Given text:
━━━━━━━━━━━━━━━━

Minutes November 15, 2018

AACII Meeting Notes

Thursday, November 15th, 2018

2:00 pm – 3:00pm

Doug Walsh, IS&T

Comprehensive People Database - A2P

 

IS&T is embarking on a database of all MIT people called A2P (Affiliate Appointment Processing).

The MIT Population consists of students, faculty, staff, researchers and affiliates without an appointment. The affiliate population 51% but there are limited processes and system capabilities to support them. Since they have no appointment, systems and processes are handled by DLCs on an exception basis.

About 24,000 of them have Kerberos accounts but this doesn’t include those who have ID cards but no Kerberos account (for example, building contractors). It takes a lot of effort to answer basic questions about them because there aren’t central systems with their basic information (i.e., location, department, role). We have to infer all that from department that first sponsored them. For example, issues have been surfaced by the Atlas Service Center which services people like spouses and alumni and retirees who need service but the Atlas Center staff doesn’t know where to look them up to verify who they are.

This proposal is meant to close the system gaps and reduce/eliminate guesswork around this population. Hopefully it will simplify and streamline what are now many disparate and different DLC processes and provide visibility to departments.

Project drivers:

  • Compliance risk – does everyone get the training (i.e., sexual harassment or EHS) that employees get?
  • Financial risk – a lot of software contracts are moving from Institute-wide where a bulk number of users is provided to vendors to individual named users.
  • Data governance – Originally the Administrative Systems Steering Committee began talking about data governance issues, i.e., data being in different systems, hierarchies changing or breaking, needs for reporting. One data point that people rely on is headcount so the project started with that.

━━━━━━━━━━━━━━━━

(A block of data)
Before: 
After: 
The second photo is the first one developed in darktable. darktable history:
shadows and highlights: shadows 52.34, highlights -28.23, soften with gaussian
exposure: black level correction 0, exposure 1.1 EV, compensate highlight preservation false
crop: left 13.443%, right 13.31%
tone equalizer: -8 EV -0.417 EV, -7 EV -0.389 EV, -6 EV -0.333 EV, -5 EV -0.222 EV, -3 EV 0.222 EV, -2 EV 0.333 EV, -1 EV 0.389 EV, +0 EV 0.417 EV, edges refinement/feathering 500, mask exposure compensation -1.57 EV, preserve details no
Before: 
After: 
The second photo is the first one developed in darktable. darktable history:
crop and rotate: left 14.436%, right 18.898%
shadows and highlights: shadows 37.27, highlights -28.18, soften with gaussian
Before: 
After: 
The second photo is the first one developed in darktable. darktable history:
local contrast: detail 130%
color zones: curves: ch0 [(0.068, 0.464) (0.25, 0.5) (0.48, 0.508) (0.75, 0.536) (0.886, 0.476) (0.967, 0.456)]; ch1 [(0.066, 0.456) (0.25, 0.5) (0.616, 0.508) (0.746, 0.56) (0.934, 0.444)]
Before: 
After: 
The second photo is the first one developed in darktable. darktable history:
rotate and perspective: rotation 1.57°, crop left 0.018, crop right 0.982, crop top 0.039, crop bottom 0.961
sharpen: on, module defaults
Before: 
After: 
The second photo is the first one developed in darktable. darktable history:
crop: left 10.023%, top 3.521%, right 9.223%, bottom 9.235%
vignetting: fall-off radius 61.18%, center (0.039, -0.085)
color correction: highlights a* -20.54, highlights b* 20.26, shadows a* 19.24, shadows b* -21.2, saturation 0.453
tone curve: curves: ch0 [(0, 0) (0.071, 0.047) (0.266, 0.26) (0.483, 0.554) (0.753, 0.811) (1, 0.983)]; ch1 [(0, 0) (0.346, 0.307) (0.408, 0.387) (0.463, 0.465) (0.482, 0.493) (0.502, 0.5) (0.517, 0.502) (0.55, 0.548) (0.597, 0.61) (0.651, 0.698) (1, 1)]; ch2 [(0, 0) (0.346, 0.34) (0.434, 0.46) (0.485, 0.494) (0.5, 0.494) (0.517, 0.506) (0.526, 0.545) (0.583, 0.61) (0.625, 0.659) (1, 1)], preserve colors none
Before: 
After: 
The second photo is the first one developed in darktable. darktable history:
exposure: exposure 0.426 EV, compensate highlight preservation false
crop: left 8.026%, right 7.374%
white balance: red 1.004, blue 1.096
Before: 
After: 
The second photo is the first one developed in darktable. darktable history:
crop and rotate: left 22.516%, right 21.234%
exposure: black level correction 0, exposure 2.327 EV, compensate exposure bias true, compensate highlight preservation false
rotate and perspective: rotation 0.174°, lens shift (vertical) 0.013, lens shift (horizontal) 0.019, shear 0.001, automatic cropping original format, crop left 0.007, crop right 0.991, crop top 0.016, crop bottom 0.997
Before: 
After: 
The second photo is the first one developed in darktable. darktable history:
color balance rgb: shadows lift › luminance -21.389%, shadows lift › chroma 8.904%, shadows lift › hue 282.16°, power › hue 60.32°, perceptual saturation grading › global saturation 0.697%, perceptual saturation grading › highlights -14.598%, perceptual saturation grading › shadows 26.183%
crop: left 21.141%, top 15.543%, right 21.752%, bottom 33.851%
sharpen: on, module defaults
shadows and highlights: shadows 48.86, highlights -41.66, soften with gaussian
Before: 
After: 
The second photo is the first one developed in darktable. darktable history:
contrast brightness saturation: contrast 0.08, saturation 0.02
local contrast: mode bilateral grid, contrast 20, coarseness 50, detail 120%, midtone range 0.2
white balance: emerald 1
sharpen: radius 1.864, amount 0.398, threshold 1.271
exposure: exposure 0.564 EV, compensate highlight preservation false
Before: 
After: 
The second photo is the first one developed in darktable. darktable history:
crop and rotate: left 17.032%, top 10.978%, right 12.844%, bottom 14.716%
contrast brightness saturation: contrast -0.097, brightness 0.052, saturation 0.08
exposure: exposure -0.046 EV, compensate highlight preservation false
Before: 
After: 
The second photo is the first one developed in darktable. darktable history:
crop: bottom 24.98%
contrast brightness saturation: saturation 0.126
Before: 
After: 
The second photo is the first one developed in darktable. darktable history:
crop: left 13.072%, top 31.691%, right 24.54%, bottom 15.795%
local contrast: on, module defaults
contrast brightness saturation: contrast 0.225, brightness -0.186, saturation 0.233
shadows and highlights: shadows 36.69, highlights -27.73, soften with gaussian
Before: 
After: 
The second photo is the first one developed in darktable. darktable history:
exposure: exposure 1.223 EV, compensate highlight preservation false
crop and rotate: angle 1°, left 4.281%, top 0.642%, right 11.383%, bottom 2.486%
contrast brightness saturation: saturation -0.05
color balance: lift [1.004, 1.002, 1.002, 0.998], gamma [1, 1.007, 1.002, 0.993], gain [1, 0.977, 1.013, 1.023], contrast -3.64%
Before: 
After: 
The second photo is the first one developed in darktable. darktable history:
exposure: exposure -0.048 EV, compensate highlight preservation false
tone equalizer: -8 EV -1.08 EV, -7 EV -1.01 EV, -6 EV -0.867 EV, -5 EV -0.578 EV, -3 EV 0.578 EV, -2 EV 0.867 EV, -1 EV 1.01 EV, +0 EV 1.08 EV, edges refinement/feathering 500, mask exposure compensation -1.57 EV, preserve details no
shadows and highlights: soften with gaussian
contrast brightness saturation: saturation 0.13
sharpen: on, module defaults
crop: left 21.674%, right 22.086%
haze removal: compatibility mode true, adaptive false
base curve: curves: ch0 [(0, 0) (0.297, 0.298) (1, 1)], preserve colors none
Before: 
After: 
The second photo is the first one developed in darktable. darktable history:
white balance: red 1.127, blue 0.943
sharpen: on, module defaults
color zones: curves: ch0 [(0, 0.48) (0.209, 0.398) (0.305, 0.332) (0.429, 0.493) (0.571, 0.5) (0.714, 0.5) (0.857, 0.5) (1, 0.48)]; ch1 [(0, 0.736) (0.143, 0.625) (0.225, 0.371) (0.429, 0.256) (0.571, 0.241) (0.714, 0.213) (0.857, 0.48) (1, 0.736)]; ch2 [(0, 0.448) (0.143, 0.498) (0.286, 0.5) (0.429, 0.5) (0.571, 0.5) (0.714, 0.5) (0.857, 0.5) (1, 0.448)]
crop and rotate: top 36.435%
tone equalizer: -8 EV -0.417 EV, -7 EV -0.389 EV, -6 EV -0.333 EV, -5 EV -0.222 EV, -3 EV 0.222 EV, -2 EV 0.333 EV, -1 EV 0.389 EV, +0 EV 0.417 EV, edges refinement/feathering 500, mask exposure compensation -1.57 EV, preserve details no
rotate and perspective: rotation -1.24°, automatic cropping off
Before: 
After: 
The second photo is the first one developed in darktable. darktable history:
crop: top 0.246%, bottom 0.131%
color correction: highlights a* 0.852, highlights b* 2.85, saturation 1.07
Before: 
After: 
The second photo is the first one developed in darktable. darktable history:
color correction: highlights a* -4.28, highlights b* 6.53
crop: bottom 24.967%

━━━━━━━━━━━━━━━━

Problem statement:
Reproduce the stretch of the meeting notes from "Thursday, November 15th, 2018" through "(Affiliate Appointment Processing).", substituting "starting" for "embarking".

Response:
Thursday, November 15th, 2018

2:00 pm – 3:00pm

Doug Walsh, IS&T

Comprehensive People Database - A2P

 

IS&T is starting on a database of all MIT people called A2P (Affiliate Appointment Processing).